0 Replies Latest reply on Nov 11, 2010 11:28 PM by grantlittle

    Problem with live/backup pairs in a cluster

    grantlittle

      Hi all,


      I have attached a zip file containing a test scenario of  what we are trying to do in a "real" environment.

      The scenario is basically this.

      1. Start up a HornetQ cluster with 2 live/backup pairs in it.
      2. Have a single sender (in a separate thread) which sends messages to a  queue (ExampleQueue).
      3. Have a single consumer (in a separate thread) which consumes messages  from that queue.
      4. Even though there are 2 live servers and only one consumer registered  at one live/backup pair all the messages should be received by the  consumer.
      5. I have a class (Reconciler) that registers the message ids of messages that have been  sent, the same class is used in the consumer to tick off those messages  which have been received, thereby showing which ones have not been consumed.
      6. Shutdown one of the live/backup pairs and ensure it can rejoin the  cluster with no loss of data or duplicates.

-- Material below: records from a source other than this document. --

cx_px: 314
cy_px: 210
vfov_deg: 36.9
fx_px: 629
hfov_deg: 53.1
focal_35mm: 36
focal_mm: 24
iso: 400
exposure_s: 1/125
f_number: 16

      The test takes the following steps.

      1. Startup all 4 servers
      2. Send some messages through and make sure all are received
      3. Shutdown the first live server (server1). Allow time for connections  to re-establish.
      4. Make sure no messages have been lost or that no duplicates have been  received.
      5. Continue to send some messages for a period and again check that none  go missing or no duplicates are received.
      6. Shutdown the backup server.
      7. Make sure all connections failover to the remaining live/backup pair.  (Although they may failover it is possible that some messages are not  received by the consumer as there is no replication out from the backup  server. However it should be possible to recover these messages later by  syncing the data directory to its live server and then starting the  backup and live server again. At this point those messages should be  delivered to the consumer).
      8. Send some more messages to make sure processing continues without any  further message loss.
      9. Sync the backup and live server data
      10. Restart the backup and then live servers
      11. Allow some time for messages to be consumed
      12. Send some more messages.
      13. Ensure that all messages have been received and that there are no  duplicates.


      It should be possible to run the test by doing the following.

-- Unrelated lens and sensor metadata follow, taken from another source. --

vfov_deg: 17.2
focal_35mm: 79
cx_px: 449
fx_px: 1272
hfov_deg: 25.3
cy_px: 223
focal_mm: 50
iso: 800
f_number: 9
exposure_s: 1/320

      1. Download a distribution of hornetq (I'm using 2.1.2).
      2. Unzip the attached zip file to $HORNETQ_HOME/examples/jms
      3. Open a command prompt and cd into  $HORNETQ_HOME/examples/jms/clustered-standalone-failover
      4. Run ./build.sh
      5. Watch for the outcome of test. You may need to run the test a number  of times as you don't (well I don't) always get the same outcome.

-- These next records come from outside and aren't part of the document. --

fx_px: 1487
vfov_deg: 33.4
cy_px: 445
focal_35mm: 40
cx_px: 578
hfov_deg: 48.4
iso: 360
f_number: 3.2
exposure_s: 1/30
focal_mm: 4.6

      I ran this scenario 20 times with a number of different outcomes

      1. Sometimes not all of the messages are received by the consumer at  step 4.
      2. Sometimes the consumer has received duplicate messages at step 4.
      3. The live server cannot start again at step 10. I think this is due to cluster bridge trying to make a connection before the live server and established a connection to the backup.

       

      There is no exception for outcomes 1 & 2 as such. It is simply a case of the Reconciler instance either being asked to remove an object from its cache more than once or items being left in the Reconcilers cache.

       

      The resultant exception for scenario 3 is:

       

      [java] HornetQServer_1 err:DEPLOYMENTS IN ERROR:
           [java] HornetQServer_1 err:  Deployment "JMSServerManager" is in error due to: HornetQException[errorCode=104 message=Connected server is not a backup server]
           [java] HornetQServer_1 err:
           [java] HornetQServer_1 err:    at org.jboss.kernel.plugins.deployment.AbstractKernelDeployer.internalValidate(AbstractKernelDeployer.java:278)
           [java] HornetQServer_1 err:    at org.jboss.kernel.plugins.deployment.AbstractKernelDeployer.validate(AbstractKernelDeployer.java:174)
           [java] HornetQServer_1 err:    at org.hornetq.integration.bootstrap.HornetQBootstrapServer.bootstrap(HornetQBootstrapServer.java:158)
           [java] HornetQServer_1 err:    at org.jboss.kernel.plugins.bootstrap.AbstractBootstrap.run(AbstractBootstrap.java:83)
           [java] HornetQServer_1 err:    at org.hornetq.integration.bootstrap.HornetQBootstrapServer.run(HornetQBootstrapServer.java:116)
           [java] HornetQServer_1 err:    at org.hornetq.common.example.SpawnedHornetQServer.main(SpawnedHornetQServer.java:35)
           [java] HornetQServer_1 out:DEPLOYMENTS IN ERROR:
           [java] HornetQServer_1 out:  Deployment "JMSServerManager" is in error due to: HornetQException[errorCode=104 message=Connected server is not a backup server]
           [java] HornetQServer_1 out:
           [java] java.lang.RuntimeException: server failed to start
           [java]     at org.hornetq.common.example.SpawnedVMSupport.spawnVM(SpawnedVMSupport.java:154)
           [java]     at org.hornetq.common.example.HornetQExample.startServer(HornetQExample.java:144)
           [java]     at org.hornetq.jms.example.ClusteredStandaloneWithNoConsumersExample.runExample(ClusteredStandaloneWithNoConsumersExample.java:148)
           [java]     at org.hornetq.common.example.HornetQExample.run(HornetQExample.java:71)
           [java]     at org.hornetq.jms.example.ClusteredStandaloneWithNoConsumersExample.main(ClusteredStandaloneWithNoConsumersExample.java:62)
           [java]

       

      NOTE: I have also tried this scenario using the TRUNK version with  the same outcome.

       


      I have yet to be able to run this scenario through to completion.

       

      I'm guessing my issues are due to configuration, some misunderstanding of HornetQ or an issue with the test scenario itself.

       

      I would appreciate any help in trying to get this scenario to work.

       

      Thanks,

      Grant